Across North Carolina, more than 200 people with serious mental illnesses are waiting in jail for a bed in a state psychiatric hospital before their criminal cases can proceed, News From The States reports. “Many people do sit months and months, over a year, not getting the treatment that they need,” said Dr. Robert Cochrane, the statewide director of the Forensic Services Division of State-Operated Healthcare Facilities at the Department of Health and Human Services. “And the jails… just don’t have the resources. You know, they’re not hospitals, they’re not clinics.” Cochrane was a panelist on a virtual discussion Wednesday about the ways the criminal justice and mental health care systems fail those with serious mental illnesses who wind up in jail. Much of the conversation was based on reporting for an 11-part series by Charlotte’s WFAE, including a documentary titled Fractured, about the long waits endured by those deemed unable to stand trial before they can receive mental health treatment.

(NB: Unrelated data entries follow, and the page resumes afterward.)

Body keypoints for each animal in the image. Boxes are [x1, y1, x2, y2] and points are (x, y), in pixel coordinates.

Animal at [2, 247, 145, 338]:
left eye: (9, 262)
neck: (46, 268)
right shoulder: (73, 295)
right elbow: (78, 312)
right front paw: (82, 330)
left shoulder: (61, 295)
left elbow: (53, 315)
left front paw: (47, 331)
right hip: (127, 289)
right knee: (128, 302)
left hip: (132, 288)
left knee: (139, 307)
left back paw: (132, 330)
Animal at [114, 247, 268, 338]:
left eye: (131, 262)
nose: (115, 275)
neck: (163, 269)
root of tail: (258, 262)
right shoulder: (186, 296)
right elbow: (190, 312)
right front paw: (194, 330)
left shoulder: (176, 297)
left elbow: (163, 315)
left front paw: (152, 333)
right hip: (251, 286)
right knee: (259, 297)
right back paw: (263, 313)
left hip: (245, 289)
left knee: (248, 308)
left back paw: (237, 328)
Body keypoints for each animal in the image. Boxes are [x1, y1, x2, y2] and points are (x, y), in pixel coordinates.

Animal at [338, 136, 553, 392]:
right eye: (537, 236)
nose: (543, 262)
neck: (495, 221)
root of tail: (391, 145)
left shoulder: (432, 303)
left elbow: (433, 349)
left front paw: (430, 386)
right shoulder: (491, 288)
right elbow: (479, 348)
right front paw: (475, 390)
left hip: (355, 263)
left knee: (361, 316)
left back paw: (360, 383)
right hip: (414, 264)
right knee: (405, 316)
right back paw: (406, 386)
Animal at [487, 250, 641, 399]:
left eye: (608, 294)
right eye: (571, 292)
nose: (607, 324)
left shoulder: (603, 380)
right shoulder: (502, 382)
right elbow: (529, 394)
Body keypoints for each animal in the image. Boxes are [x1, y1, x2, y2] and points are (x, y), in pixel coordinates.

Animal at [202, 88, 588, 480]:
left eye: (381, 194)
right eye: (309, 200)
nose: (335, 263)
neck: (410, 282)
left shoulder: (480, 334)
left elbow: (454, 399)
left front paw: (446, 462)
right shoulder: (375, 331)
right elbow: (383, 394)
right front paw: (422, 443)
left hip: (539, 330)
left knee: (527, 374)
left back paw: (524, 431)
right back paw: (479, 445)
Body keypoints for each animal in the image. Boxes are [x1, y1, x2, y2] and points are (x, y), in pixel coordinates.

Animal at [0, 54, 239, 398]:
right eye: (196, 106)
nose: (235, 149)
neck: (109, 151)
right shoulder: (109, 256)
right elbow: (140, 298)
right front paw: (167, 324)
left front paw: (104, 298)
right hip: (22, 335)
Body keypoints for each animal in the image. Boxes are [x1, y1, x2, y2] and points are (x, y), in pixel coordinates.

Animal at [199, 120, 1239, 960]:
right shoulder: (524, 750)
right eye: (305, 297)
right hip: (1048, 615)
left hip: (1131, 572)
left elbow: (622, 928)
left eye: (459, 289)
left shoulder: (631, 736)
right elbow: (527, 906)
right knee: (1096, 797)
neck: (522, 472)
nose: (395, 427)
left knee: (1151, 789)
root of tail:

“We refer to it as the ‘competency crisis’ or the ‘capacity crisis,'” said Dr. Debra Pinals, a professor at the University of Michigan law and medical schools. “And everywhere, pretty much, in the country, there are challenges with people with mental illness sitting in jails.” The discussion, hosted by the Wilson Center for Science and Justice at Duke Law and Frontline PBS, examined how the state and nation got to this point. Pinals said the reasoning was complex: judges are ordering more evaluations for those with mental health conditions, likely because of a greater understanding than in years past; the mental health system has been significantly underfunded for years; and there is a broader agreement — and a legal framework, through the Americans With Disabilities Act — that people with disabilities have the right to live full and inclusive lives in community-based settings. “We didn’t get here overnight, and the solutions are complex,” said Pinals. WFAE’s reporting found that over half of those in North Carolina jail who were found incapable of standing trial wait longer than 300 days before they get a bed. That just accounts for the time between when a person is deemed incapable to proceed and when they get into the state hospital, said Dana Ervin, lead reporter on the project. That does not account for the time it takes for jails to transport incarcerated people to get evaluated, sometimes multiple times, and then transport them back to court so a judge can decide if they are capable of proceeding.